Младший соавтор специально указывал, что слова о любви к советской власти в фельетоне «Любовь должна быть обоюдной» принадлежали именно Ильфу (Там же). А в набросках книги, вспоминая начало творческого пути, Петров писал:
…презрение к нэпманам и непонимание нэпа. Только любовь к Ленину, абсолютное доверие к нему помогло примириться с нэпом — «Партия все знает, надо идти вместе с ней». [275]
Можно поверить в то, что Ильф в годы нэпа сочувствовал строительству нового общества; несомненно, он не любил нэпманов — у них как-то вообще не было тогда поклонников. Но «Партия все знает, надо идти вместе с ней» — до чего ж не подходит эта великолепная фраза к сдержанному и ироническому стилю Ильфа!
В те же самые годы, когда Петров сочинял план и отдельные фрагменты книги «Мой друг Ильф», он готовил к печати также первое четырехтомное собрание сочинений, написанных вместе с Ильфом, и вынужден был редактировать его, выбрасывая все сомнительные пассажи и целые произведения.[276] Таким же образом он как бы редактировал в книге «Мой друг Ильф» и биографию — соавтора и свою.

Задания
1. Как в отрывке об Ильфе и Петрове называется фельетон, слова о любви к советской власти в котором принадлежали Ильфу?
2. Перепишите часть отрывка, начав со слов «Младший соавтор специально» и остановившись после слов «ироническому стилю Ильфа!», и поменяйте в ней «фельетоне» на «рассказе».
3. Перечислите всех людей, которых отрывок называет по фамилии.
Опирайтесь только на отрывок.

Фрагмент данных

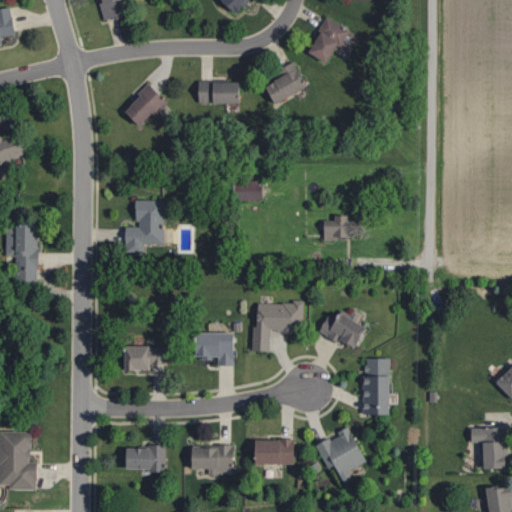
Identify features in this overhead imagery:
building: (224, 3)
building: (106, 7)
building: (4, 21)
building: (323, 37)
road: (193, 46)
road: (35, 70)
building: (280, 82)
building: (213, 90)
building: (138, 105)
road: (427, 134)
building: (7, 145)
building: (241, 188)
building: (141, 223)
building: (331, 226)
building: (19, 249)
road: (83, 254)
building: (270, 319)
building: (209, 344)
building: (137, 354)
building: (503, 379)
building: (371, 383)
road: (196, 406)
building: (483, 443)
building: (267, 449)
building: (337, 451)
building: (139, 455)
building: (206, 456)
building: (14, 459)
building: (495, 499)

Ответы
1. «Любовь должна быть обоюдной».

2.
Младший соавтор специально указывал, что слова о любви к советской власти в рассказе «Любовь должна быть обоюдной» принадлежали именно Ильфу (Там же). А в набросках книги, вспоминая начало творческого пути, Петров писал:
…презрение к нэпманам и непонимание нэпа. Только любовь к Ленину, абсолютное доверие к нему помогло примириться с нэпом — «Партия все знает, надо идти вместе с ней». [275]
Можно поверить в то, что Ильф в годы нэпа сочувствовал строительству нового общества; несомненно, он не любил нэпманов — у них как-то вообще не было тогда поклонников. Но «Партия все знает, надо идти вместе с ней» — до чего ж не подходит эта великолепная фраза к сдержанному и ироническому стилю Ильфа!

3. Ильф, Петров, Ленин.